Work order –
A verbatim copy of every record is needed.

Working data –
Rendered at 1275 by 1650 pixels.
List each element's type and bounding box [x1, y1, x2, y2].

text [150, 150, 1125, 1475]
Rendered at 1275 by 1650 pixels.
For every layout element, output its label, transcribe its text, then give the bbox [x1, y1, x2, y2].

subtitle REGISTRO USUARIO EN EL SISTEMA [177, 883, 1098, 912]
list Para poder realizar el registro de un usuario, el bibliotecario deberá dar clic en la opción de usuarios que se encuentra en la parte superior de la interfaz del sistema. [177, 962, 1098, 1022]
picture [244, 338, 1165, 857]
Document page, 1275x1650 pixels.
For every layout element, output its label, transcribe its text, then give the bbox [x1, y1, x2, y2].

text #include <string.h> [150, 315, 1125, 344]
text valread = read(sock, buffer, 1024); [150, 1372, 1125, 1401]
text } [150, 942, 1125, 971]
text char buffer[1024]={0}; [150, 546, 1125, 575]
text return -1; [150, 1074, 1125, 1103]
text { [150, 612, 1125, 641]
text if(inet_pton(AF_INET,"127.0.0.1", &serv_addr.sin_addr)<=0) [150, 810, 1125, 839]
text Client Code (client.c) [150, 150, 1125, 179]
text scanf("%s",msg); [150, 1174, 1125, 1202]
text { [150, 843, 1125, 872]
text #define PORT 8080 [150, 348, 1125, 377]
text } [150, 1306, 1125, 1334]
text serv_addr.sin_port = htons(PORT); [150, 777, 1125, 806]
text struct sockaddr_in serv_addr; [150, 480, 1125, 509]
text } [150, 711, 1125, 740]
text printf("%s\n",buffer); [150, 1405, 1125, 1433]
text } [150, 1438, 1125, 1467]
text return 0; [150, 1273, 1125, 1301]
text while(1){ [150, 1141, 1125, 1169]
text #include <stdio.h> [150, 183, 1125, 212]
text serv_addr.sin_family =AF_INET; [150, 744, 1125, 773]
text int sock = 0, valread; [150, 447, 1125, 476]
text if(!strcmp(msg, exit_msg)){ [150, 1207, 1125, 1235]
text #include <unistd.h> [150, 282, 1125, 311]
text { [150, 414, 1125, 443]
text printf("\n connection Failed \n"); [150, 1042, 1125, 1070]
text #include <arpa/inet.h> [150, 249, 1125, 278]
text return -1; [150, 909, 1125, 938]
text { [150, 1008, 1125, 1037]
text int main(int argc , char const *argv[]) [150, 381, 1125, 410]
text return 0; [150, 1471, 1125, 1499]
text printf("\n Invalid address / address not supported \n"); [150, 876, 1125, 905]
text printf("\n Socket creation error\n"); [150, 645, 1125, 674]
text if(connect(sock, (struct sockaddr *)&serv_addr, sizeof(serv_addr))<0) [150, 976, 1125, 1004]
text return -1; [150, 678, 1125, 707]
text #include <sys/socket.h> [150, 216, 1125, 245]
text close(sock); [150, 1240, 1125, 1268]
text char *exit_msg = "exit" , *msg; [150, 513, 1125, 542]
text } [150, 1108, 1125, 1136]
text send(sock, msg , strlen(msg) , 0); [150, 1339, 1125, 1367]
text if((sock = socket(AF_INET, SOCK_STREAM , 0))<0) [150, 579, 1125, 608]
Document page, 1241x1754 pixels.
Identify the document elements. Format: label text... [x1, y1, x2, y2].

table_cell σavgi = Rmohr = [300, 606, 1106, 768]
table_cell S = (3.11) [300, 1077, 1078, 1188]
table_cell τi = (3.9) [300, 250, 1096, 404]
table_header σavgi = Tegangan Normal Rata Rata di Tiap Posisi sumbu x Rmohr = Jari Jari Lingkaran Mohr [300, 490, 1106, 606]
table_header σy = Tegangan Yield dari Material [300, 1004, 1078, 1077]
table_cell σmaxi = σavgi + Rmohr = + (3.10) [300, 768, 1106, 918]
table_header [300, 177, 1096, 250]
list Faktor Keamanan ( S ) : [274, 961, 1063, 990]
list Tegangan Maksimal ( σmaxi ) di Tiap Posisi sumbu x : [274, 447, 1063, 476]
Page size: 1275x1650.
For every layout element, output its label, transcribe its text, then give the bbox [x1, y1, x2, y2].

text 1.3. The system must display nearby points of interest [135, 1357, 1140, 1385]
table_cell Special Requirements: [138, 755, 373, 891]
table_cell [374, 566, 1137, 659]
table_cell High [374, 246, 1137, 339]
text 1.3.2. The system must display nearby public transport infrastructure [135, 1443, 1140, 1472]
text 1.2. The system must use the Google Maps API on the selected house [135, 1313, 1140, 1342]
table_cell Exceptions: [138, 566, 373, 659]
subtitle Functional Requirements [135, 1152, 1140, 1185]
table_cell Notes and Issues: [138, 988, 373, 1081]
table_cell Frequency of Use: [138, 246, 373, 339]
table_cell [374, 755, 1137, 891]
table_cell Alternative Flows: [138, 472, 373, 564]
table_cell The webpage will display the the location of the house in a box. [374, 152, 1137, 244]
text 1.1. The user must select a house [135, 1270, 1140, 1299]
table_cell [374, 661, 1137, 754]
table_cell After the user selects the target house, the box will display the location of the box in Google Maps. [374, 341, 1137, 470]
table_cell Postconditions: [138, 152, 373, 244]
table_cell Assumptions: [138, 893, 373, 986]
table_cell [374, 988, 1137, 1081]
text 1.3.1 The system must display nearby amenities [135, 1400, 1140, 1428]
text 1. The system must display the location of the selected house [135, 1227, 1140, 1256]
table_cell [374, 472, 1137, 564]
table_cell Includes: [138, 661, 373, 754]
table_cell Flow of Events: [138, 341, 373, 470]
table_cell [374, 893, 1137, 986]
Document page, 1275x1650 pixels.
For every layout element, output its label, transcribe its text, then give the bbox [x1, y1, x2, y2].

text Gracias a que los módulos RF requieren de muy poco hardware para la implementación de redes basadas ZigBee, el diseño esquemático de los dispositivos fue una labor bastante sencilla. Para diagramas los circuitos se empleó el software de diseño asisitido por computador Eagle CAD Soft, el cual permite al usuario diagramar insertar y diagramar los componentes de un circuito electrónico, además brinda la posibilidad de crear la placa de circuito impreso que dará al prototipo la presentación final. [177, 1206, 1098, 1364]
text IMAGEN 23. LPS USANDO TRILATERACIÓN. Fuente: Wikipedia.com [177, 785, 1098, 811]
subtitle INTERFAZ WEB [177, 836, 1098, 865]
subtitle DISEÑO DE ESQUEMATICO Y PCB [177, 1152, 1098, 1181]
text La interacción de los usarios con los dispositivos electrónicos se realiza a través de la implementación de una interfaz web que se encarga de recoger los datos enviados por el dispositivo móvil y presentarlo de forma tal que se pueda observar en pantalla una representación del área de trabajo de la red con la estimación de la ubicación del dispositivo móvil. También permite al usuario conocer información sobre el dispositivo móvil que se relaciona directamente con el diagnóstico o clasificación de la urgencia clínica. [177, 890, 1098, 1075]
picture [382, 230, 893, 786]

Answer for this exercise –
Rendered at 1275 by 1650 pixels.
List each element's type and bounding box [x1, y1, x2, y2].

text [150, 150, 1125, 1475]
Rendered at 1275 by 1650 pixels.
For every layout element, output its label, transcribe its text, then give the bbox [x1, y1, x2, y2].

subtitle REGISTRO USUARIO EN EL SISTEMA [177, 883, 1098, 912]
list Para poder realizar el registro de un usuario, el bibliotecario deberá dar clic en la opción de usuarios que se encuentra en la parte superior de la interfaz del sistema. [177, 962, 1098, 1022]
picture [244, 338, 1165, 857]
Document page, 1275x1650 pixels.
For every layout element, output its label, transcribe its text, then give the bbox [x1, y1, x2, y2].

text #include <string.h> [150, 315, 1125, 344]
text valread = read(sock, buffer, 1024); [150, 1372, 1125, 1401]
text } [150, 942, 1125, 971]
text char buffer[1024]={0}; [150, 546, 1125, 575]
text return -1; [150, 1074, 1125, 1103]
text { [150, 612, 1125, 641]
text if(inet_pton(AF_INET,"127.0.0.1", &serv_addr.sin_addr)<=0) [150, 810, 1125, 839]
text Client Code (client.c) [150, 150, 1125, 179]
text scanf("%s",msg); [150, 1174, 1125, 1202]
text { [150, 843, 1125, 872]
text #define PORT 8080 [150, 348, 1125, 377]
text } [150, 1306, 1125, 1334]
text serv_addr.sin_port = htons(PORT); [150, 777, 1125, 806]
text struct sockaddr_in serv_addr; [150, 480, 1125, 509]
text } [150, 711, 1125, 740]
text printf("%s\n",buffer); [150, 1405, 1125, 1433]
text } [150, 1438, 1125, 1467]
text return 0; [150, 1273, 1125, 1301]
text while(1){ [150, 1141, 1125, 1169]
text #include <stdio.h> [150, 183, 1125, 212]
text serv_addr.sin_family =AF_INET; [150, 744, 1125, 773]
text int sock = 0, valread; [150, 447, 1125, 476]
text if(!strcmp(msg, exit_msg)){ [150, 1207, 1125, 1235]
text #include <unistd.h> [150, 282, 1125, 311]
text { [150, 414, 1125, 443]
text printf("\n connection Failed \n"); [150, 1042, 1125, 1070]
text #include <arpa/inet.h> [150, 249, 1125, 278]
text return -1; [150, 909, 1125, 938]
text { [150, 1008, 1125, 1037]
text int main(int argc , char const *argv[]) [150, 381, 1125, 410]
text return 0; [150, 1471, 1125, 1499]
text printf("\n Invalid address / address not supported \n"); [150, 876, 1125, 905]
text printf("\n Socket creation error\n"); [150, 645, 1125, 674]
text if(connect(sock, (struct sockaddr *)&serv_addr, sizeof(serv_addr))<0) [150, 976, 1125, 1004]
text return -1; [150, 678, 1125, 707]
text #include <sys/socket.h> [150, 216, 1125, 245]
text close(sock); [150, 1240, 1125, 1268]
text char *exit_msg = "exit" , *msg; [150, 513, 1125, 542]
text } [150, 1108, 1125, 1136]
text send(sock, msg , strlen(msg) , 0); [150, 1339, 1125, 1367]
text if((sock = socket(AF_INET, SOCK_STREAM , 0))<0) [150, 579, 1125, 608]
Document page, 1241x1754 pixels.
Identify the document elements. Format: label text... [x1, y1, x2, y2].

table_cell σavgi = Rmohr = [300, 606, 1106, 768]
table_cell S = (3.11) [300, 1077, 1078, 1188]
table_cell τi = (3.9) [300, 250, 1096, 404]
table_header σavgi = Tegangan Normal Rata Rata di Tiap Posisi sumbu x Rmohr = Jari Jari Lingkaran Mohr [300, 490, 1106, 606]
table_header σy = Tegangan Yield dari Material [300, 1004, 1078, 1077]
table_cell σmaxi = σavgi + Rmohr = + (3.10) [300, 768, 1106, 918]
table_header [300, 177, 1096, 250]
list Faktor Keamanan ( S ) : [274, 961, 1063, 990]
list Tegangan Maksimal ( σmaxi ) di Tiap Posisi sumbu x : [274, 447, 1063, 476]
Page size: 1275x1650.
For every layout element, output its label, transcribe its text, then give the bbox [x1, y1, x2, y2].

text 1.3. The system must display nearby points of interest [135, 1357, 1140, 1385]
table_cell Special Requirements: [138, 755, 373, 891]
table_cell [374, 566, 1137, 659]
table_cell High [374, 246, 1137, 339]
text 1.3.2. The system must display nearby public transport infrastructure [135, 1443, 1140, 1472]
text 1.2. The system must use the Google Maps API on the selected house [135, 1313, 1140, 1342]
table_cell Exceptions: [138, 566, 373, 659]
subtitle Functional Requirements [135, 1152, 1140, 1185]
table_cell Notes and Issues: [138, 988, 373, 1081]
table_cell Frequency of Use: [138, 246, 373, 339]
table_cell [374, 755, 1137, 891]
table_cell Alternative Flows: [138, 472, 373, 564]
table_cell The webpage will display the the location of the house in a box. [374, 152, 1137, 244]
text 1.1. The user must select a house [135, 1270, 1140, 1299]
table_cell [374, 661, 1137, 754]
table_cell After the user selects the target house, the box will display the location of the box in Google Maps. [374, 341, 1137, 470]
table_cell Postconditions: [138, 152, 373, 244]
table_cell Assumptions: [138, 893, 373, 986]
table_cell [374, 988, 1137, 1081]
text 1.3.1 The system must display nearby amenities [135, 1400, 1140, 1428]
text 1. The system must display the location of the selected house [135, 1227, 1140, 1256]
table_cell [374, 472, 1137, 564]
table_cell Includes: [138, 661, 373, 754]
table_cell Flow of Events: [138, 341, 373, 470]
table_cell [374, 893, 1137, 986]
Document page, 1275x1650 pixels.
For every layout element, output its label, transcribe its text, then give the bbox [x1, y1, x2, y2].

text Gracias a que los módulos RF requieren de muy poco hardware para la implementación de redes basadas ZigBee, el diseño esquemático de los dispositivos fue una labor bastante sencilla. Para diagramas los circuitos se empleó el software de diseño asisitido por computador Eagle CAD Soft, el cual permite al usuario diagramar insertar y diagramar los componentes de un circuito electrónico, además brinda la posibilidad de crear la placa de circuito impreso que dará al prototipo la presentación final. [177, 1206, 1098, 1364]
text IMAGEN 23. LPS USANDO TRILATERACIÓN. Fuente: Wikipedia.com [177, 785, 1098, 811]
subtitle INTERFAZ WEB [177, 836, 1098, 865]
subtitle DISEÑO DE ESQUEMATICO Y PCB [177, 1152, 1098, 1181]
text La interacción de los usarios con los dispositivos electrónicos se realiza a través de la implementación de una interfaz web que se encarga de recoger los datos enviados por el dispositivo móvil y presentarlo de forma tal que se pueda observar en pantalla una representación del área de trabajo de la red con la estimación de la ubicación del dispositivo móvil. También permite al usuario conocer información sobre el dispositivo móvil que se relaciona directamente con el diagnóstico o clasificación de la urgencia clínica. [177, 890, 1098, 1075]
picture [382, 230, 893, 786]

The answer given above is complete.